### Fuente
El pensamiento del fundador de este diario puede resumirse en que vé con buenos ojos al arbitraje como mecanismo donde los Estados pueden someter sus diferencias destinada a suprimir los males de la guerra aunque el mismo no debe inmiscuirse en los asuntos internos de cada país. 

En su discurso, José Batlle y Ordoñez expresó que la creación de un Tribunal Arbitral internacional era un buen camino para resolver los conflictos pero  advirtiendo que una corte de justicia internacional no sería imparcial. Que no tiene además como hacer cumplir sus fallos. Basta pensar en el  número existente de naciones, en los motivos que las vinculan o las separan, tales como la raza, la situación geográfica, la historia,  el honor, los intereses, y en las relaciones cada día más estrechas creadas por medios de comunicación cada vez más eficaces, para contestar que la dificultad de constituir  una corte ideal es una misión imposible. Conseguir miembros que revistan esa ecuanimidad es una tarea improbable. 

Una vez que constituya jurisprudencia, las naciones no querrán someterse a casos donde se vislumbre por fallos anteriores que estos serán desfavorables.  Que estos fallos no evitan la guerra.  Los países fuertes van a seguir prefiriéndola frente a la razón y  la moral  como medio de sanear sus conflictos.

### Datos proporcionados
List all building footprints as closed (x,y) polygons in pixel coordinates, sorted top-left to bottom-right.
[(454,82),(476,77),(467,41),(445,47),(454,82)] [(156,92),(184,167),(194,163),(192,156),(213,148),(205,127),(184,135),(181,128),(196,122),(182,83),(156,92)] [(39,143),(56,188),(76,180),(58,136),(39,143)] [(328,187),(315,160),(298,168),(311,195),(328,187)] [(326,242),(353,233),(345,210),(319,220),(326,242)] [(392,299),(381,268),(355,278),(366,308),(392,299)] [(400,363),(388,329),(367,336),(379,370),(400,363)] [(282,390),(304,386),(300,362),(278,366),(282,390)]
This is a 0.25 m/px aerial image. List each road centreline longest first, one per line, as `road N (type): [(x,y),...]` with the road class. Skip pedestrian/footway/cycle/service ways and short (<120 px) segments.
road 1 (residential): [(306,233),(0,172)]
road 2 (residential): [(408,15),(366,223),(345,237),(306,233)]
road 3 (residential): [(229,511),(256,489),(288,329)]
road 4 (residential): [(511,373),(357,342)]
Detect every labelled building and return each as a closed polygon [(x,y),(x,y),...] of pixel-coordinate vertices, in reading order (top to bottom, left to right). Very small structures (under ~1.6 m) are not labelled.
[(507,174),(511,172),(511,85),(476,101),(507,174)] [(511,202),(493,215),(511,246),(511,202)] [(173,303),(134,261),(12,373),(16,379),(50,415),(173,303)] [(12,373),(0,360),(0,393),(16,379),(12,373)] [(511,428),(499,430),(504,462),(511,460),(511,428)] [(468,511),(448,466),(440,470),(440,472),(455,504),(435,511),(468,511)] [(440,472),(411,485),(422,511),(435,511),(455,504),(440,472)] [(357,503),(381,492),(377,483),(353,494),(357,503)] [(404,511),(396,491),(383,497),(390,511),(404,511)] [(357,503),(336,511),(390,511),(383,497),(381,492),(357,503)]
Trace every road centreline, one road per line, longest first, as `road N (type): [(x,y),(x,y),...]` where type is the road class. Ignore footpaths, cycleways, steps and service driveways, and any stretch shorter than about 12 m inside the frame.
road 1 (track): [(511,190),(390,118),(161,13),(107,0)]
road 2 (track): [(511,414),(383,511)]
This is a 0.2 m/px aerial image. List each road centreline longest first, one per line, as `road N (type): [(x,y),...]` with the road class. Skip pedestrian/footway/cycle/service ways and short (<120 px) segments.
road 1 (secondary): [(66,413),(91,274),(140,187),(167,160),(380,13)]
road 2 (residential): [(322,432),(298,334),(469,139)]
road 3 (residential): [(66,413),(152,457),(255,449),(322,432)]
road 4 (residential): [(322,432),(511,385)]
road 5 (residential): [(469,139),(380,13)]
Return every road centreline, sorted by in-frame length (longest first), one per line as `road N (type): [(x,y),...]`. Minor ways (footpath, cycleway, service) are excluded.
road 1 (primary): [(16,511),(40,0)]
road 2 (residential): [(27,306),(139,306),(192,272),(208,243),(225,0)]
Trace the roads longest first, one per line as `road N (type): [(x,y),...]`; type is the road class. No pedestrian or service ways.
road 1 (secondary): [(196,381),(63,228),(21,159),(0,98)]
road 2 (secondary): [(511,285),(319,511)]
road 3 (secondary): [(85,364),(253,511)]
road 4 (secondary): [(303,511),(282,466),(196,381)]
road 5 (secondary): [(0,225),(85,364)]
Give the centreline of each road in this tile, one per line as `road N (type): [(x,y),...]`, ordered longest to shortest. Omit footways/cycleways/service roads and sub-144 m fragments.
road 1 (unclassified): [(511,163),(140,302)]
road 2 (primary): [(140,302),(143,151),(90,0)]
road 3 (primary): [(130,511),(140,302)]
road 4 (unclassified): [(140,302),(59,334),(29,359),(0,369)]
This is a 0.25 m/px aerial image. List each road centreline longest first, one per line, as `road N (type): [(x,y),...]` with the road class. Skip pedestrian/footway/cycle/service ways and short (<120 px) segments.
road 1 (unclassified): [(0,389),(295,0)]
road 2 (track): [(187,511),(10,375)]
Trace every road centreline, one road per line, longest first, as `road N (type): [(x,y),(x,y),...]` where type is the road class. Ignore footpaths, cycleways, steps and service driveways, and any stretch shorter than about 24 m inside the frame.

### Qué debes hacer
**a)** Resume en dos oraciones el texto sobre el arbitraje internacional.
**b)** Prolonga el texto sobre el arbitraje internacional a partir de su última oración.
Las entradas no tienen relación con el texto sobre el arbitraje internacional.

### Respuestas
**a)** El fundador del diario veía con buenos ojos el arbitraje como mecanismo para que los Estados sometieran sus diferencias y se suprimieran los males de la guerra, aunque sin inmiscuirse en los asuntos internos de cada país. En su discurso, José Batlle y Ordoñez advirtió que una corte de justicia internacional no sería imparcial ni tendría cómo hacer cumplir sus fallos, que las naciones no querrían someterse a casos con fallos previsiblemente desfavorables y que los países fuertes seguirían prefiriendo la guerra frente a la razón y la moral.

**b)**
 Una autoridad judicial constituida por el poder moral y material de un cierto número de naciones, no se vería libre de las sospechas de parcialidad, pero  esta autoridad no ejercería su acción sino cuando todos los medios de conservar la paz se hubieran agotado, cuando el recurso del arbitraje no hubiera tenido éxito, y en ese caso, no podrían ya las partes en litigio rechazar una sentencia que le sería impuesta por una forma irresistible. 

De esta manera, la justicia podría ser lesionada alguna vez; pero este mal estaría muy lejos de igualarse con el de las frecuentes presiones de los países fuertes sobre los débiles, y de las guerras terribles que estallan de tiempo en tiempo.

A continuación transcribimos el discurso de Batlle en la conferencia. 

“ Considero que no se ha tomado el buen camino para resolver este problema de la justicia internacional, y que, como sucede siempre que se ha seguido un camino equivocado, hemos llegado a un momento en que la confusión se apodera de nosotros y no se nos puede ocurrir mejor idea que la de volver a nuestro punto de partida. 

El error consistiría, a mi juicio, en que nos hemos dejador arrastrar por el propósito de crear para las naciones, por su libre consentimiento, una organización de la justicia igual a la que cada nación ha creado para fallar en las disidencias de la multitud, a veces casi innumerable, de los individuos que la componen. 

Primeramente, un tribunal internacional carecería, para que tal similitud pudiera establecerse, de la imparcialidad reconocida y del apoyo de la fuerza que en el seno de una nación hacen obligatoria la sumisión a las sentencias del juez.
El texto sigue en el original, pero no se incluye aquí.